Somos assim! Somos kitsch, somos panis et circenses, somos inovadoramente óbvios! Somos a UFSB! Palmas para nós!!

May disse...

Estive tão envolvida na SBPC Indígena que mal circulei pela ExpoTec ou participei como ouvinte de mesas e conferências fora de nosso espaço. Assim, não posso avaliar o que houve de kitsch ou de espetaculoso na montagem do evento para além da impressão de enormidade na quantidade de posters ou de stands pagos que vi.
Mas posso falar sobre o que vi e ouvi com profundidade. No espaço da SBPC Indígena houve mesas redondas e conferências muito importantes. Importantes tanto para o movimento indígena local, que articulou antigas e jovens lideranças, como para a UFSB, muito jovem e novata na região, que precisava se articular com os 45 anos de trabalho pregresso. Não há como se construir uma antropologia séria sem essa articulação justa e digna com o protagonismo dos Pataxó, dos Pataxó Hahahãe e dos Tupinambá. Sem tirarmos o chapéu para os predecessores, não ha como se construir um trabalho sério na universidade que nasce, embalados por alguma ilusão de se estar inventando a roda, o politicamente correto, ou o próprio índio. Como ponto de partida, a UFSB precisa reconhecer os trabalhos da UFBA, do IFBA, da UNEB, e principalmente, dos Pataxó, na região. Enfim, não há como criar um programa de antropologia, formar antropólogos ou nos engajarmos em um movimento que vem se desenvolvendo há décadas, sem humildade e seriedade.
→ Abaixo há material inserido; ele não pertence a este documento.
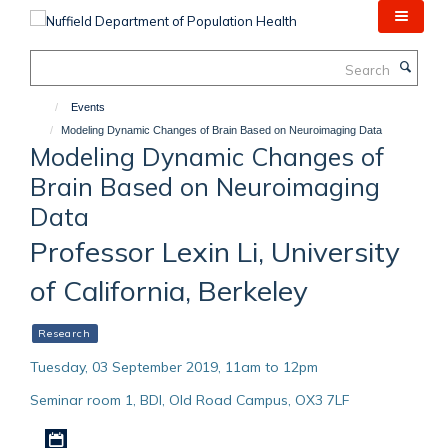
Skip
to
main
Search
content
Events
Modeling Dynamic Changes of Brain Based on Neuroimaging Data
Modeling Dynamic Changes of
Brain Based on Neuroimaging
Data
Professor Lexin Li, University
of California, Berkeley
Research
Tuesday, 03 September 2019, 11am to 12pm
Seminar room 1, BDI, Old Road Campus, OX3 7LF
Download iCal file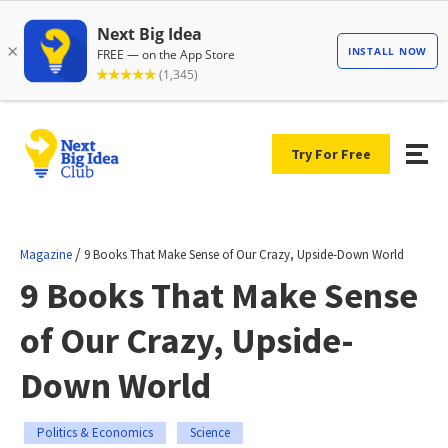
Try For Free
/
Magazine
9 Books That Make Sense of Our Crazy, Upside-Down World
9 Books That Make Sense
of Our Crazy, Upside-
Down World
Politics & Economics
Science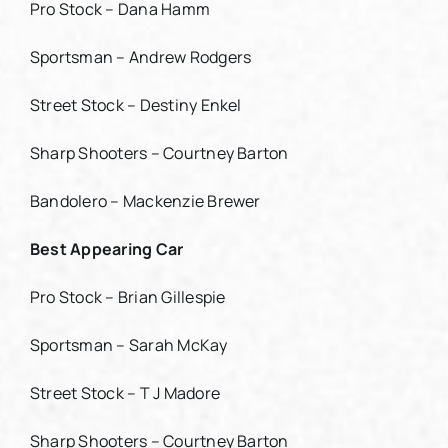
Pro Stock – Dana Hamm
Sportsman – Andrew Rodgers
Street Stock – Destiny Enkel
Sharp Shooters – Courtney Barton
Bandolero – Mackenzie Brewer
Best Appearing Car
Pro Stock – Brian Gillespie
Sportsman – Sarah McKay
Street Stock – T J Madore
Sharp Shooters – Courtney Barton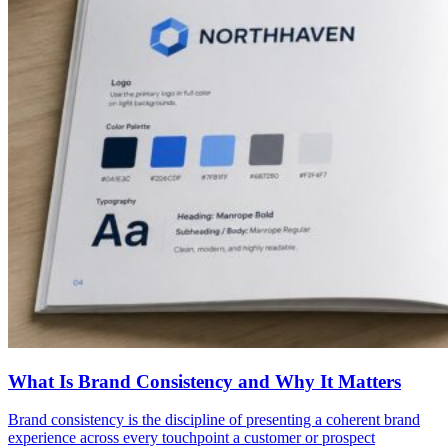
What Is Brand Consistency and Why It Matters
Brand consistency is the discipline of presenting a coherent brand
experience across every touchpoint a customer or prospect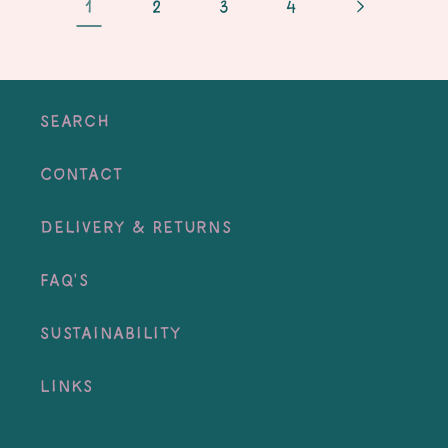
1
2
3
4
Search
Contact
Delivery & Returns
FAQ's
Sustainability
Links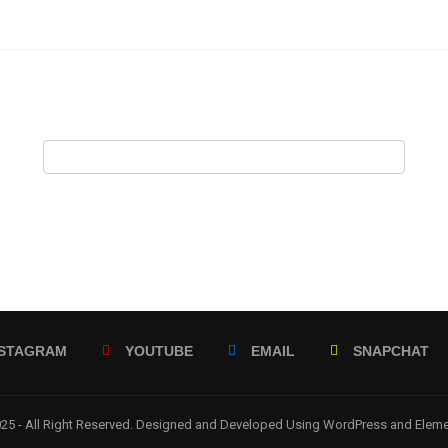
NSTAGRAM
YOUTUBE
EMAIL
SNAPCHAT
5 - All Right Reserved. Designed and Developed Using WordPress and Elem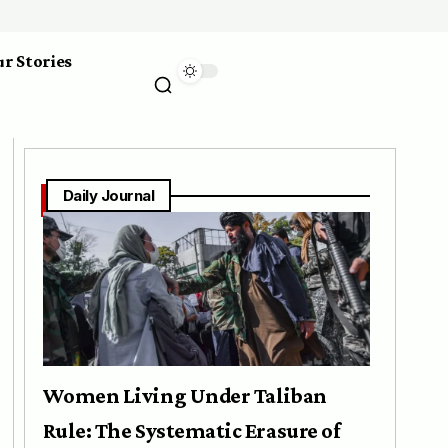
r Stories
Daily Journal
Women Living Under Taliban
Rule: The Systematic Erasure of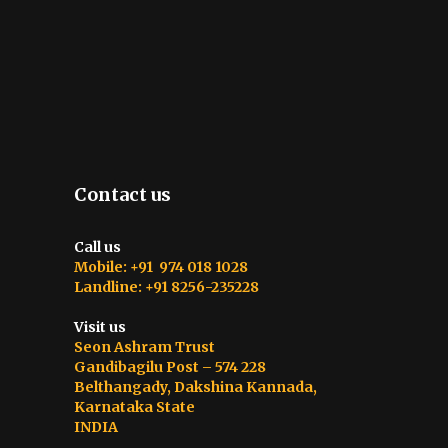
Contact us
Call us
Mobile: +91 974 018 1028
Landline: +91 8256-235228
Visit us
Seon Ashram Trust
Gandibagilu Post – 574 228
Belthangady, Dakshina Kannada,
Karnataka State
INDIA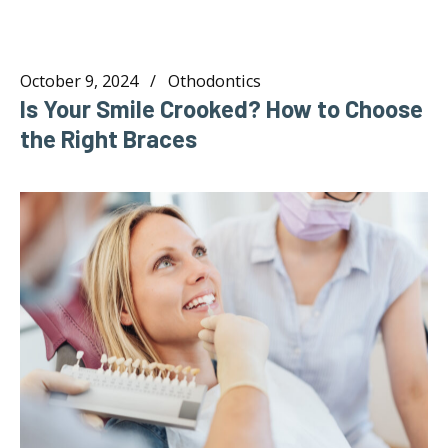
October 9, 2024
Othodontics
Is Your Smile Crooked? How to Choose
the Right Braces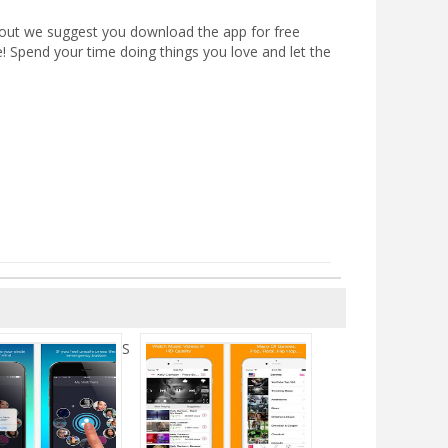
out we suggest you download the app for free
e! Spend your time doing things you love and let the
S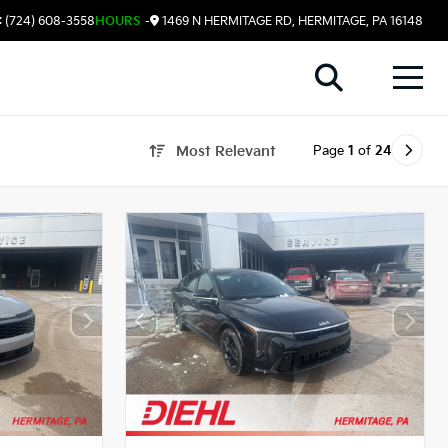
 (724) 608-3558
HOURS
-
1469 N HERMITAGE RD, HERMITAGE, PA 16148
Page
1
of
24
Most Relevant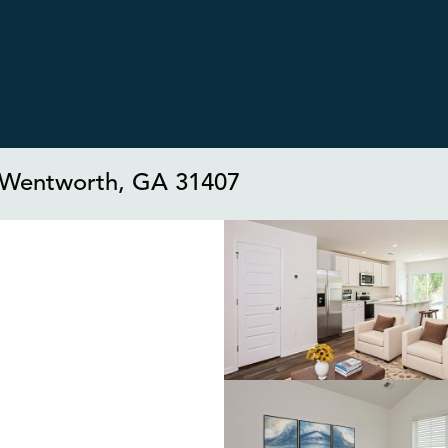
t Wentworth, GA 31407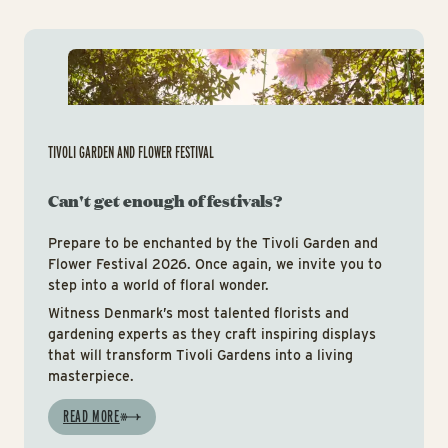
Tiv
TIVOLI GARDEN AND FLOWER FESTIVAL
Can't get enough of festivals?
Prepare to be enchanted by the Tivoli Garden and
Flower Festival 2026. Once again, we invite you to
step into a world of floral wonder.
Witness Denmark’s most talented florists and
gardening experts as they craft inspiring displays
that will transform Tivoli Gardens into a living
masterpiece.
READ MORE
E nisso, não duvido que tenhamos acertado e agradeço muito a Caroso por ter possibilitado esse protagonismo da comissão. Finalmente, foi uma pena que não tenhamos tido a presença de mais docentes no nosso evento paralelo. Os interessados nessa luta puderam se informar com qualidade nos quiosques-kijemes, que - pelo menos pelos indígenas que lá estiveram - não foram vistos como kitsch mas sim como um espaço qualificado que dignifica sua presença na universidade.

No mais, a reflexão crítica é sempre válida e talvez possamos extrair algumas lições desta. Talvez o entusiasmo de marketing de nossa jovem instituição pudesse ser amadurecido por alguma dose de sobriedade... talvez tais eventos (que certamente diminuirão nos tempos vindouros) possam ser pensados de forma a serem menos caros. Não estou em posição de avaliar se este congresso científico tem menos importância no estímulo ao trabalho de jovens acadêmicos do que nas reuniões bianuais da ABA, em minha área, nas quais essa importância é vital e fundamental. Enfim, havia um tanto mais do que circo, em operação, na SBPC em Porto Seguro.


E, finalmente, o protagonismo da SBPC na resistência a Belo Monte e outras bandeiras de luta da sociedade brasileira não pode ser descartado, embora se possa e deva - sim - questionar suas tomadas de posição a cada gestão.

Anônimo disse...

Um texto esquizofrênico, mentiroso e mal escrito! Crítica rasa, baseada em achismos e sem um pingo de olhar holistico.